**Supplied records:**
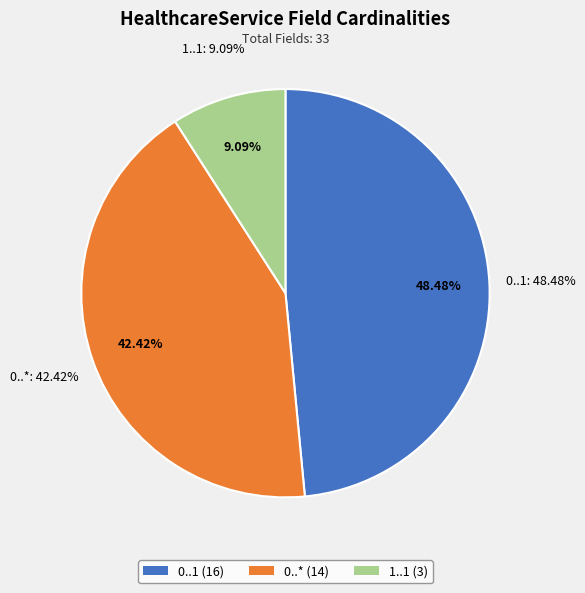

How many segments does this pie chart have?

3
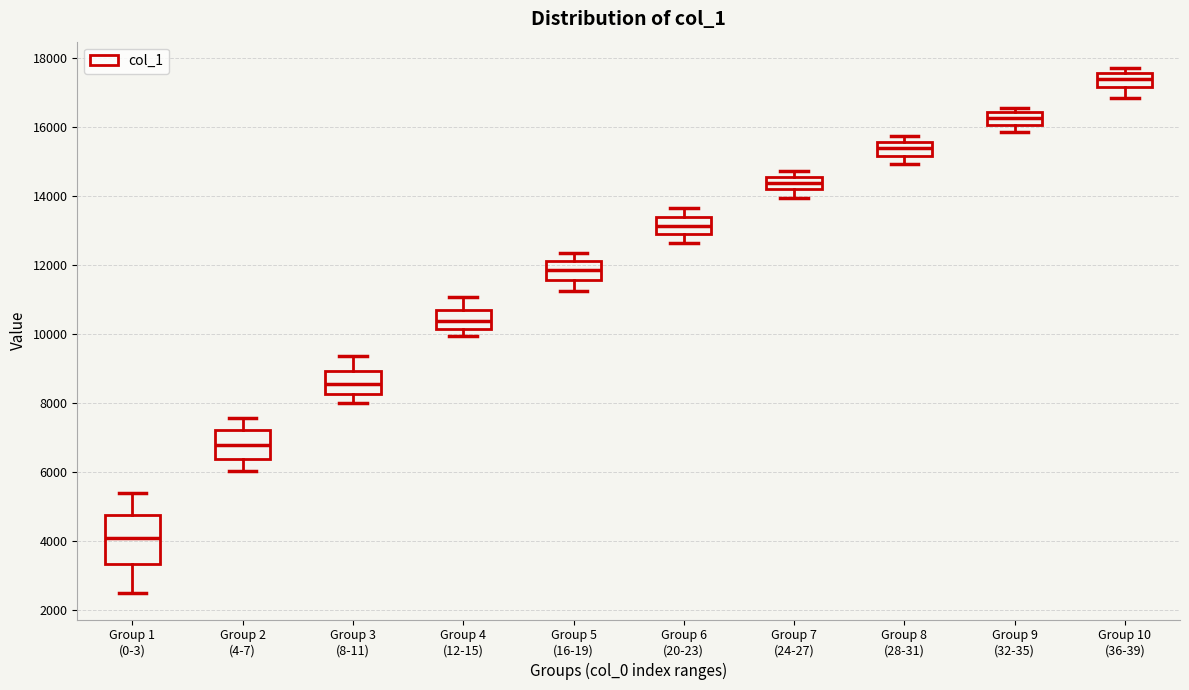

Reading left to right, read every box against the y-axis: the position of its median line, the range the box covers, and the ends of its whiskers. The values are not printed on the chart, so give them approximately, as read against the axis.

Group 1 (0-3): median 4000, box 3400 to 4800, whiskers 2400 to 5400
Group 2 (4-7): median 6800, box 6400 to 7200, whiskers 6000 to 7600
Group 3 (8-11): median 8600, box 8200 to 9000, whiskers 8000 to 9400
Group 4 (12-15): median 10400, box 10200 to 10600, whiskers 10000 to 11000
Group 5 (16-19): median 11800, box 11600 to 12200, whiskers 11200 to 12400
Group 6 (20-23): median 13200, box 12800 to 13400, whiskers 12600 to 13600
Group 7 (24-27): median 14400, box 14200 to 14600, whiskers 14000 to 14800
Group 8 (28-31): median 15400, box 15200 to 15600, whiskers 15000 to 15800
Group 9 (32-35): median 16200, box 16000 to 16400, whiskers 15800 to 16600
Group 10 (36-39): median 17400, box 17200 to 17600, whiskers 16800 to 17800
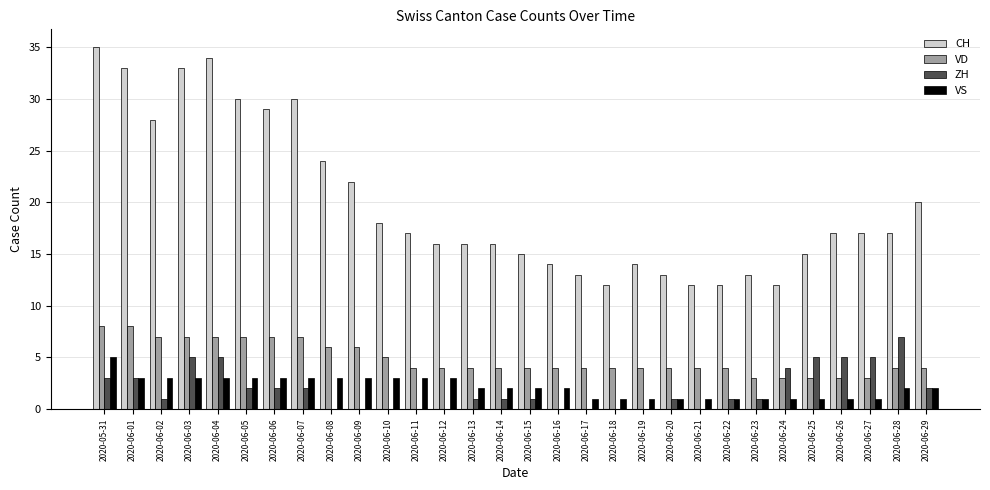

What is the greatest value displayed?

35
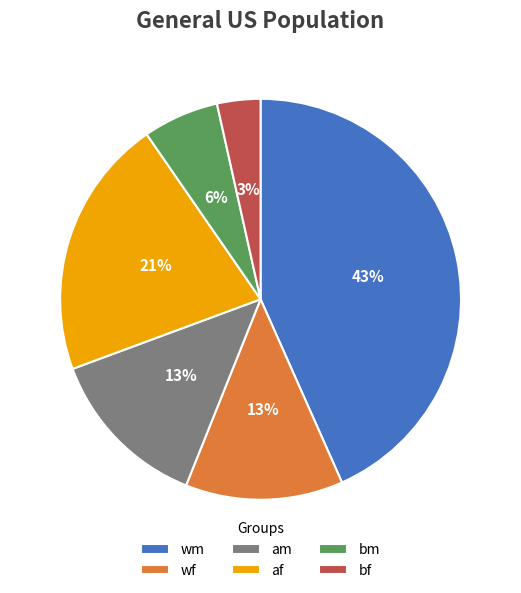

What is the smallest slice in the pie chart?

bf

**Description of the task:** Can you write out all of the entries again, switching every "pie chart" to "pie graph" and keeping everything else unchanged? Leave out the pictures.

**Solution for this exercise:**
How many segments does this pie graph have?

3

Reading left to right, read every box against the y-axis: the position of its median line, the range the box covers, and the ends of its whiskers. The values are not printed on the chart, so give them approximately, as read against the axis.

Group 1 (0-3): median 4000, box 3400 to 4800, whiskers 2400 to 5400
Group 2 (4-7): median 6800, box 6400 to 7200, whiskers 6000 to 7600
Group 3 (8-11): median 8600, box 8200 to 9000, whiskers 8000 to 9400
Group 4 (12-15): median 10400, box 10200 to 10600, whiskers 10000 to 11000
Group 5 (16-19): median 11800, box 11600 to 12200, whiskers 11200 to 12400
Group 6 (20-23): median 13200, box 12800 to 13400, whiskers 12600 to 13600
Group 7 (24-27): median 14400, box 14200 to 14600, whiskers 14000 to 14800
Group 8 (28-31): median 15400, box 15200 to 15600, whiskers 15000 to 15800
Group 9 (32-35): median 16200, box 16000 to 16400, whiskers 15800 to 16600
Group 10 (36-39): median 17400, box 17200 to 17600, whiskers 16800 to 17800

What is the greatest value displayed?

35

What is the smallest slice in the pie graph?

bf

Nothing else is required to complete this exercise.